=== Document segment ===
From: [email protected]
Subject: Re: Q: Assess Customer SPECIFIED suppliers? /Perdue/Randall

> From: Jon Perdue x2281 <[email protected]>
> Subject:Q: Assess Customer SPECIFIED suppliers? /Perdue
>
> All-
> Please consider, is a supplier evaluation ALWAYS a requirement to place a
> supplier on an AVL?

The short answer is yes.

> What about a "Sole Source" of a product?

The determination that a supplier is a sole source IS an evaluation. Be prepared to show the auditor the evaluation.

> In a recent (external) audit, a nonconformance was raised because our sole
> suppliers bypassed the evaluation and went straight onto the AVL.

I would agree with your external auditor.

> What if a customer SPECIFIES to use a particular supplier?

Where your customer specifies the use of a supplier then it becomes a contract requirement (4.3) to use that supplier. No evaluation of customer specified supplies is necessary (but those suppliers can ONLY be used in producing product under the specific contract requiring their use).

Your quality system should be written to address this issue and allow the use
of customer specified suppliers.

> Does that mean we don't need to follow the requirements of ISO9001/94 4.6.2
> Evaluation of subcontractors
> "The supplier (us) shall:
> a) Evaluate and select subcontractors on the basis of their ability to meet
> subcontract requirements including the quality system and any specific
> quality assurance requirements;"

Yes - the contract requirement overrides this requirement.

> My opinion is we still need to evaluate them.
> I don't see any provisions for exceptions in the standard for this
> requirement.

The "intent" of a quality standard is to ensure that you meet the requirements of your customer (regardless of how silly your customer's requirements may seem). Meeting the requirements of the standard (where a conflict occurs) should be a secondary consideration. Consider this -- if you don't meet the requirements of your customer you are in breach of contract. Surely that cannot be the intent of ISO 9000.

> The final criteria for acceptance may be "Are they Customer Specified" (or
> "Sole Source") and if so, they are approved for the AVL regardless of the
> evaluation information collected.

If they are truly sole source -- then there is no other option. If they are customer specified, then you must use them or be in breach of contract.

> The next issue is, if they are Customer Specified, how do you identify that
> Customer approval, so in case someone looks on the AVL they know the
> supplier is only approved for the Customer named "________", and shouldn't
> be used as a supplier for just any Customer.

You are correct -- that the AVL should specify use for that specific customer only.

Further, you should either obtain a written customer requirement (or authorization) to use the supplier (from the customer's representative) - OR your employee should record:
(1) the name of the customer representative who issued the order to use a specified supplier,
(2) which supplier (including location) was specified to be used,
(3) the date on which the order was given,
(4) the name of the employee who received the order.

I hope that this helps,

Richard C. Randall
 
S

Steph

#3
To put a further twist on things, what if each part you are being supplied with is a prototype part? How do you evaluate a supplier that is going to be a one shot deal? I am having a problem justifing a AVL, when we will most likely only use them once.

=== Recorded data ===
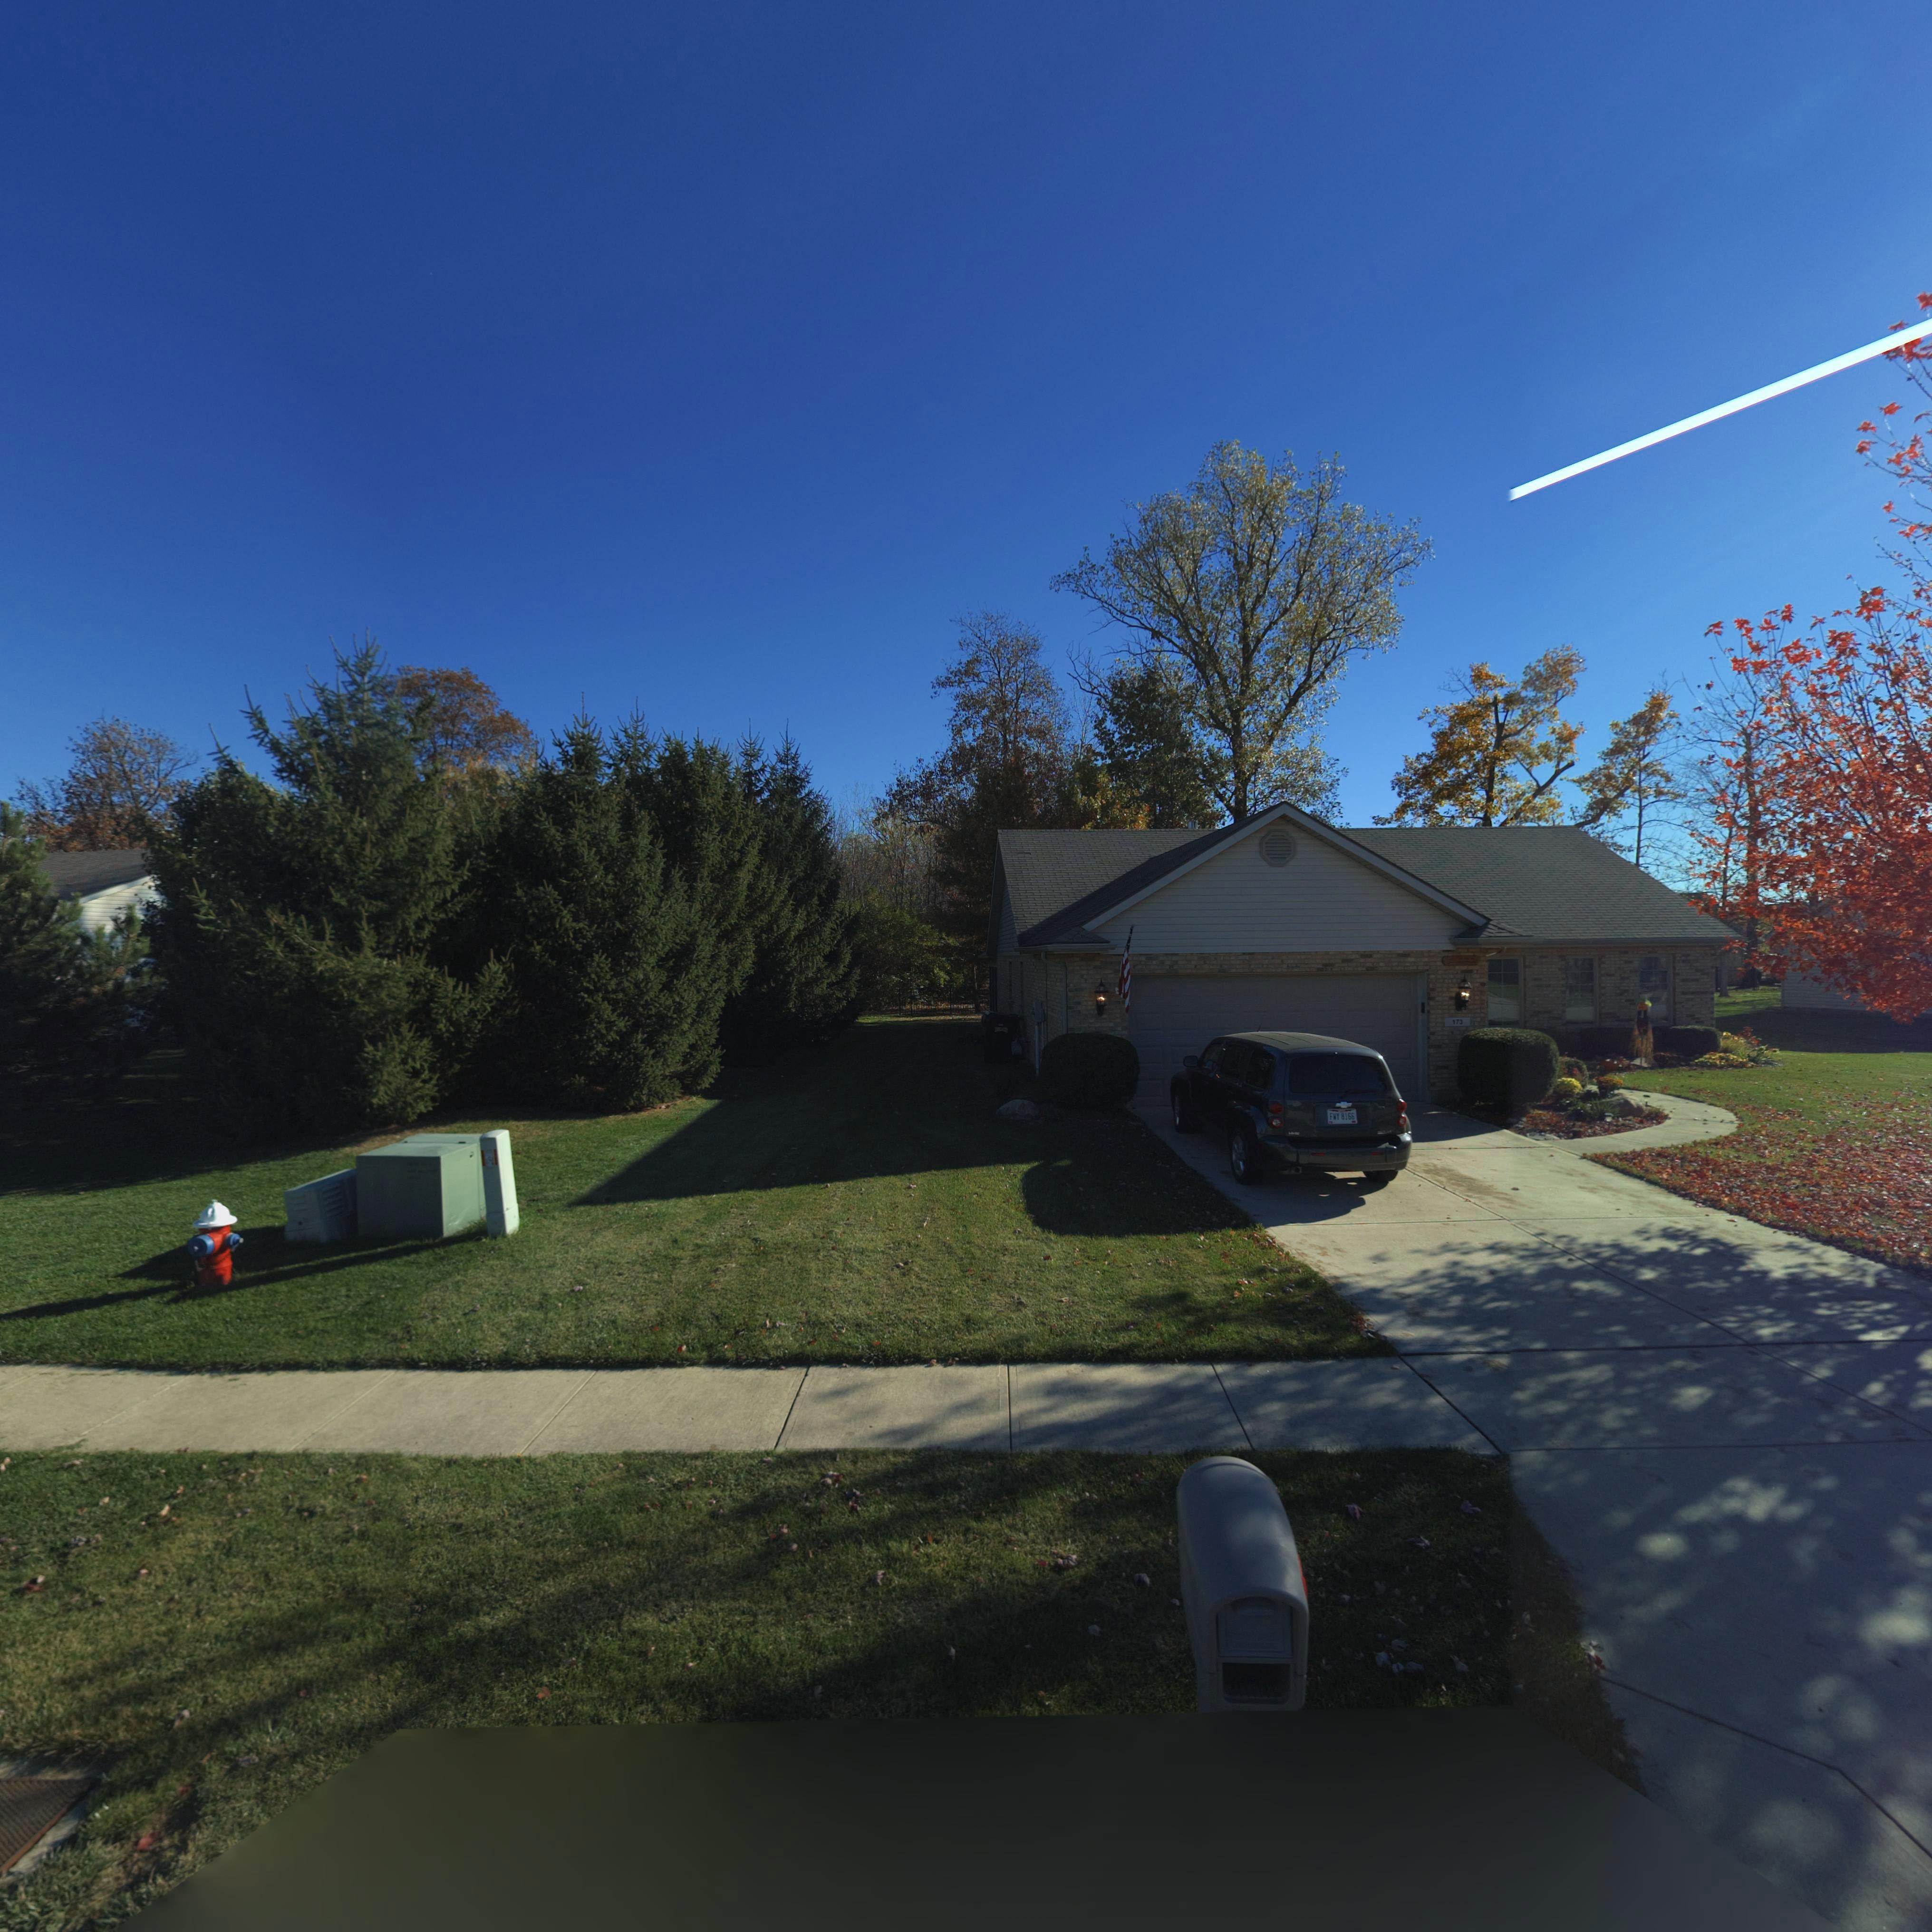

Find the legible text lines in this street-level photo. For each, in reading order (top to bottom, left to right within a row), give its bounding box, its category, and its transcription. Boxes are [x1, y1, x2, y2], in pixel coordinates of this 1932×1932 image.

=== Requests ===
a: In the discussion of supplier evaluation, what should the AVL specify about a customer-specified supplier?
b: Continue the discussion of supplier evaluation from where it stops.

=== Response list ===
a: The AVL should specify that the supplier is for use with that specific customer only.

b:
Thanks
Steph
 
T

Tom Goetzinger

#4
I would suggest that within your procedure for evaluating suppliers, you provide yourself with a way to do what you need to do. That could be a statement that "a single purchase is allowed from a supplier before formal evaluation is necessary, providing that it is approved by both purchasing and engineering". You could also create a class of suppliers called "single use" that would allow you to buy once with less than full evaluation, with the proper reasons.
 
A

Andy Bassett

#7
Maybe this is a good point to throw in an issue. The whole Purchasing element of ISO is one that i see abused the most frequently.

Maybe i am unlucky with my companies, but it seems to me that many of them simply dont see the value of a good Supplier Management Approach, and do the usual con trick of updating the supplier list in the week before the audit. They attach no value to the idea of controlling the input from their suppliers and dodge the issue by sending out bland questionnaires that are filed without even being reviewed and then thrown onto the Approved Vendor List.

I would go so far as too say that a good Supplier Management Project is worth much more than the rest of the ISO Standard put together, and i would go further and say that for a typical manufacturing company, where inputs (supplier delivered goods) are more than 50% of Sales, an investment in a Suppier Development Manager would bring you much more than hiring a Quality Manager.

Hope im not doing you out of work Marc.

------------------
Andy B
 
L

Lassitude

#8
Not hurting my 'business'. I do see more equal importance of different functions than you do, however. Yes - if you always get excellent material 100% of the time and at a 'good' cost, it will help things. However, that is only one possible failure mode out of many. For example: With all that good material all the time, if your PM schedule sucks and equipment is always down your good material does not matter one iota. Your equipment has to be 'online' so you can USE that good material. From this you can say exactly what you said about the purchasing function. It's a concert folks, and no single member is more holy than another. Another extreme would be your shipping folks - If they can't get product delivered intact and on time, your company will die.

Yes folks, it's a concert.
 
#9
Andy Bassett wrote:

They attach no value to the idea of controlling the input from their suppliers and dodge the issue by sending out bland questionnaires that are filed without even being reviewed and then thrown onto the Approved Vendor List.
My apologies for getting off-topic slightly, but I encountered the single most interesting questionnaire that I have ever received.

I am one of those who, as much as I hate it, reviews each and every bland questionnaire thrown my way.

Well, it is a good thing that I do because for the first time ever, I received a questionnaire that was designed to check and see if the person completing it... is READING IT!

A sample of the questions sprinkled throughout the survey...

a) All of you equipment is out of calibration and none of it is identified as being part of your non-existent calibration system. (YES NO)

b) Your documentation is approved for use by anybody in the company, even those not remotely responsible for said documentation. (YES NO)

c) The quality inspection procedures are available at all points of use and do not detail how inspection is to be carried out at all. (YES NO)

These are just a few examples. After doing a double-take, I burst out in a fit of laughter right there in my office.

I'd hate to be the Manager at a company who just ran down the list circling "yes" to all of the questions, stuffing it back into the envelope and into the mail!

Guess what? I have a feeling that I will be revising OUR questionnaire very, very soon.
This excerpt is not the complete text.